Technical Abstract: The utility of solaria to predict densities of a few weed species in summer crops had been demonstrated but needed confirmation. We tested the method with additional species and determined the minimum number of solaria required to predict the presence of weed seedlings in the forthcoming growing season. Three experiments were performed in Buenos Aires Province, Argentina, and one in Minnesota, USA. Solaria were set in fields with different previous crops and soil management: no-till (2 fields) and conventional till (2 fields). Preceding crops were corn (one field), wheat (one) and double cropped wheat/soybean (two). After weeds were enumerated, solaria were removed, sunflower (1 field) and soybean (3 fields) were planted, and weeds later assessed in each crop. Results indicate that with one solarium per 1.9 ha common lambsquarters can be detected with 95% of confidence.
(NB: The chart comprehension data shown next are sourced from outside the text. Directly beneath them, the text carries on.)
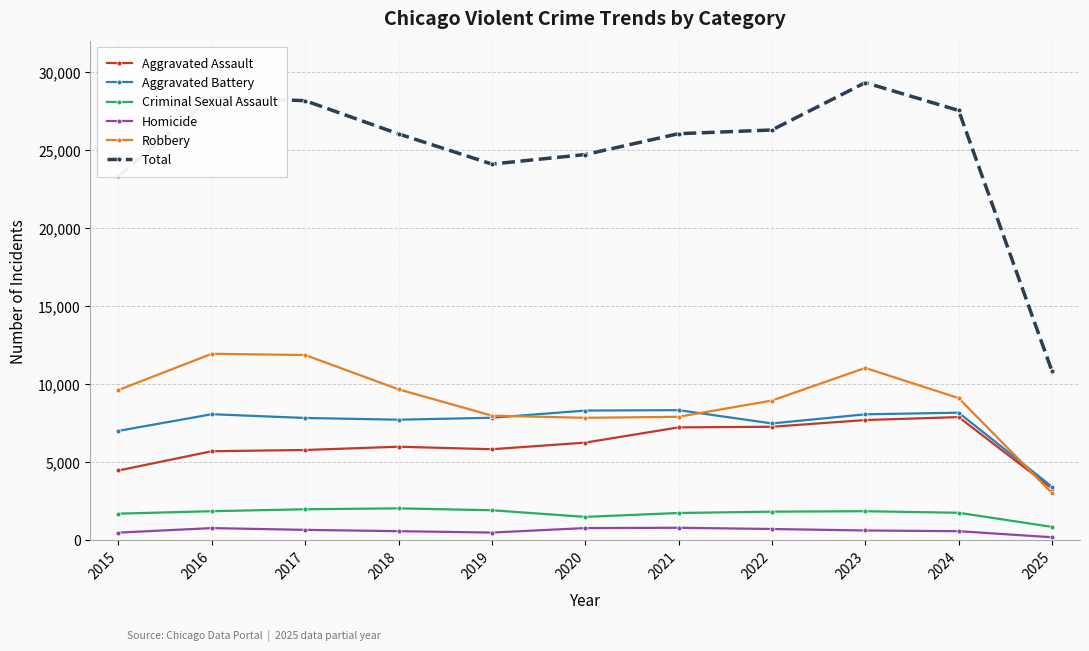

How many categories are shown in the chart?

11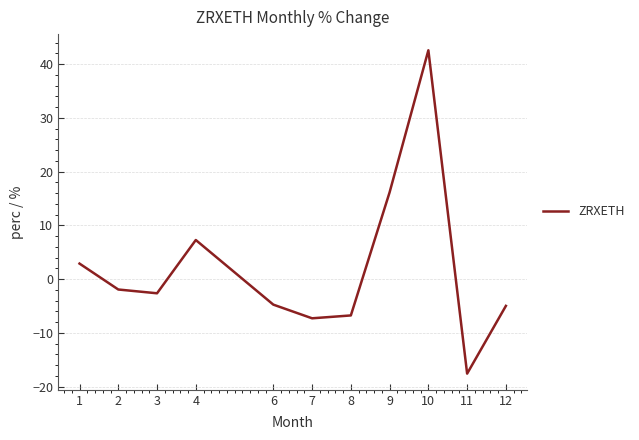

What is the average value?

2.1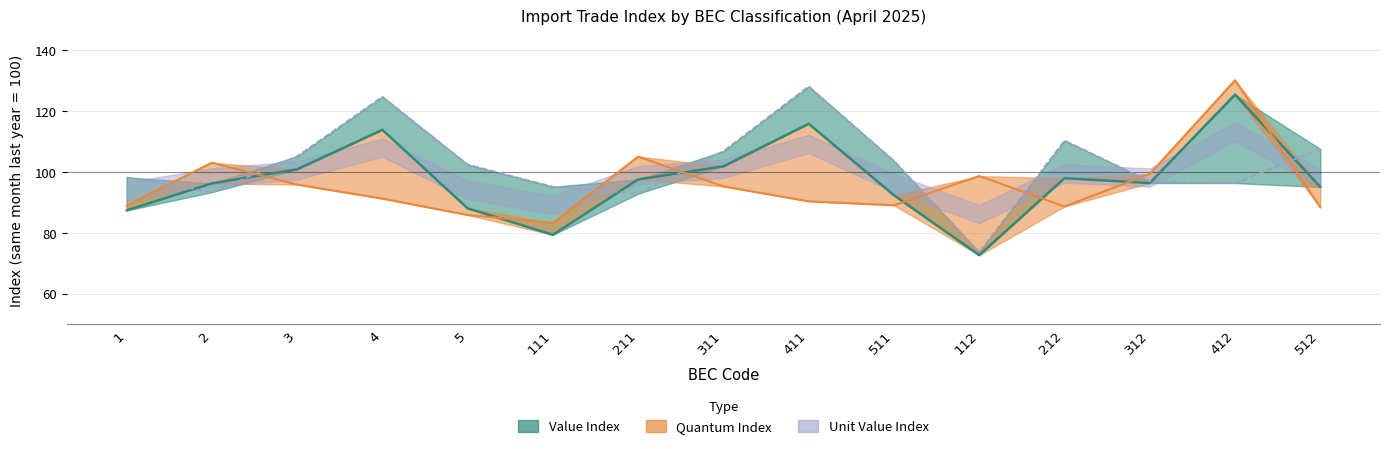

True or false: Quantum Index has a value of 56.1 at 212.

False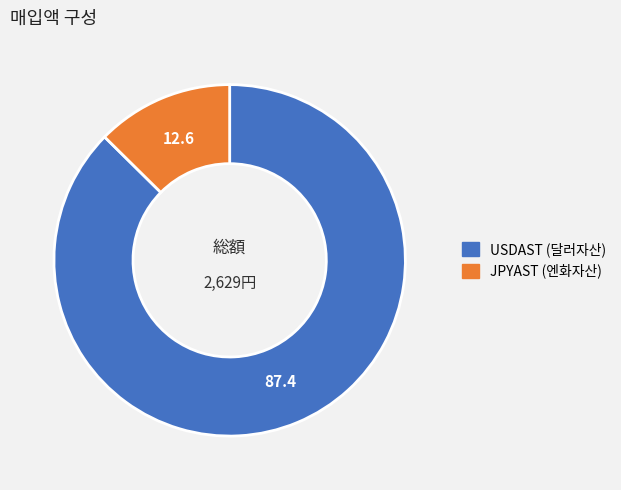

Between JPYAST (엔화자산) and USDAST (달러자산), which is larger?

USDAST (달러자산)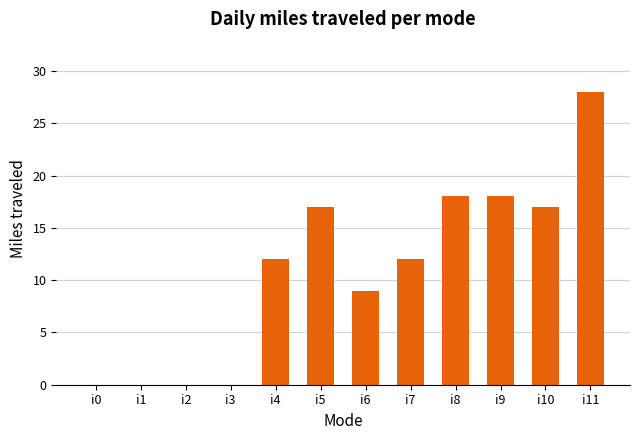

What is the ratio of the value at i7 to the value at i4?

1.0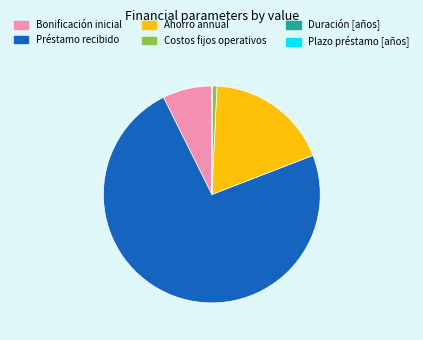

Is it true that Préstamo recibido is 74% of the pie?

True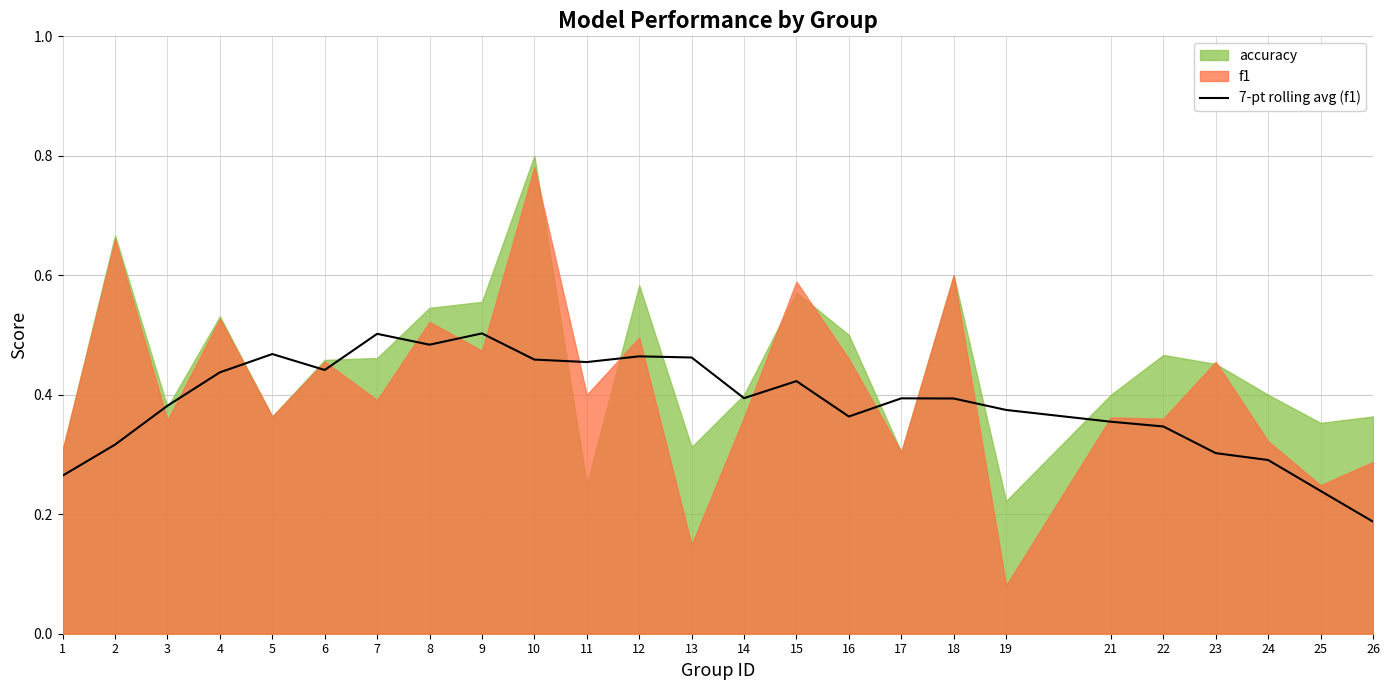

At which label is 7-pt rolling avg (f1) closest to 0?

26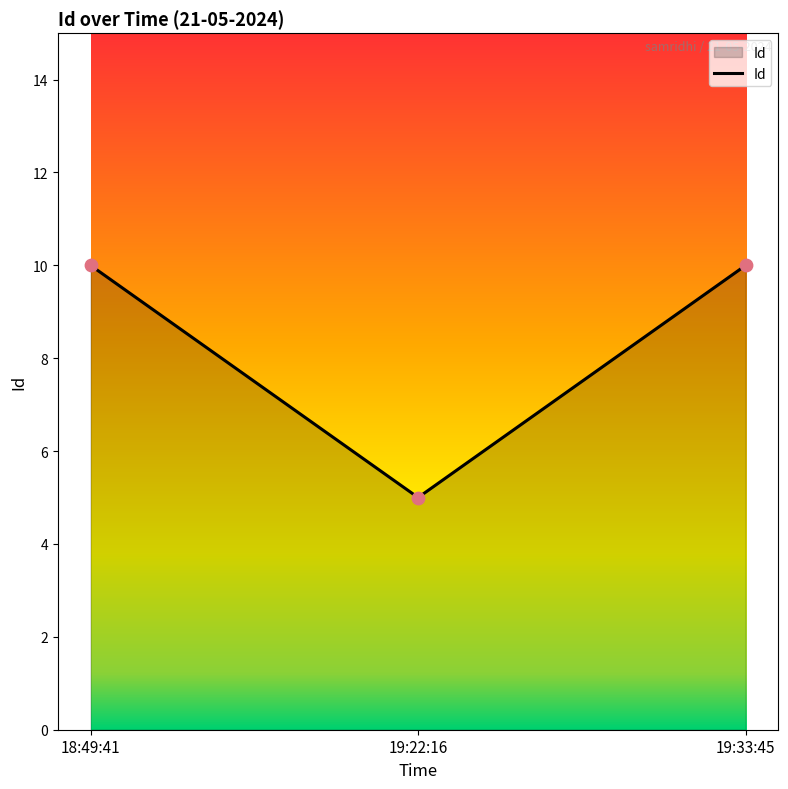

Approximately how many times larger is the value at 19:22:16 compared to 19:33:45?

0.5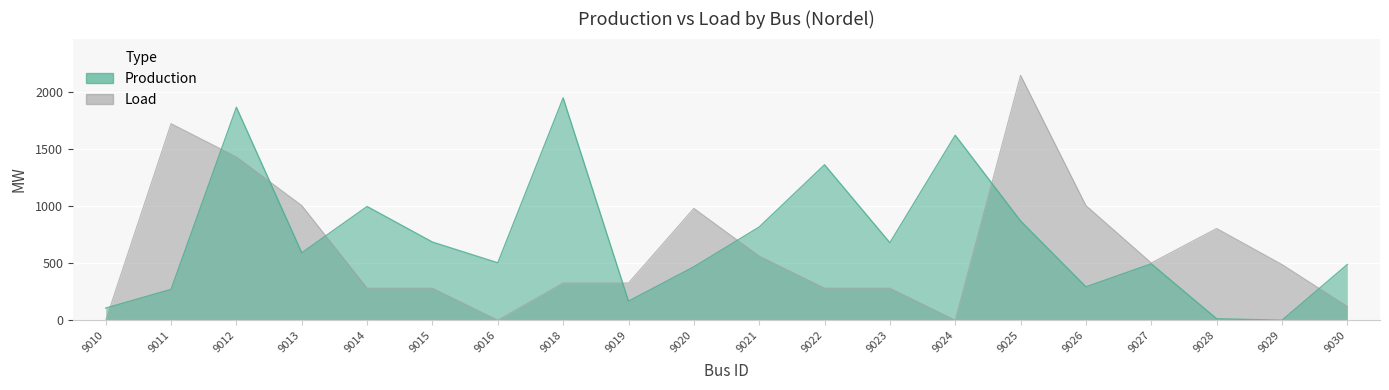

List the labels in order of Production value, largest first.

9018, 9012, 9024, 9022, 9014, 9025, 9021, 9015, 9023, 9013, 9016, 9027, 9030, 9020, 9026, 9011, 9019, 9010, 9028, 9029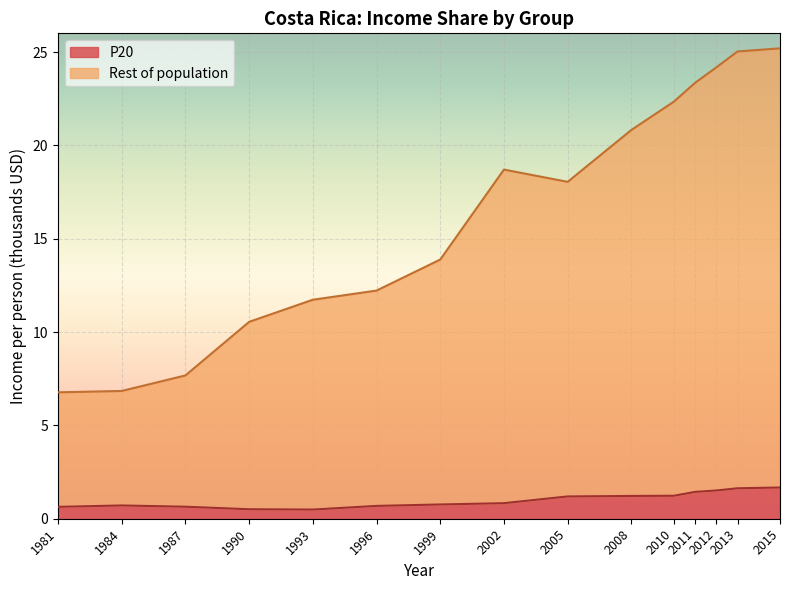

Reading right to left, extract all data points from this chart.

P20: 1.7	1.6	1.5	1.4	1.2	1.2	1.2	0.8	0.8	0.7	0.5	0.5	0.6	0.7	0.6
Rest of population: 25.2	25.0	24.2	23.3	22.3	20.8	18.0	18.7	13.9	12.2	11.7	10.5	7.7	6.8	6.8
For other species, one solarium per 4.2, 1.2, 1.0, and 1.8 to 2.7 ha (depending upon field site) for large crabgrass, prostrate knotweed, wild buckwheat, and green foxtail, respectively. The low cost and simplicity of assessment make this technique more suitable than that of soil seed bank samples to predict forthcoming weed populations. The number of solaria required for confidently forecasting weed infestation levels are sufficiently low that their use may be justified, especially in small fields of high-value crops.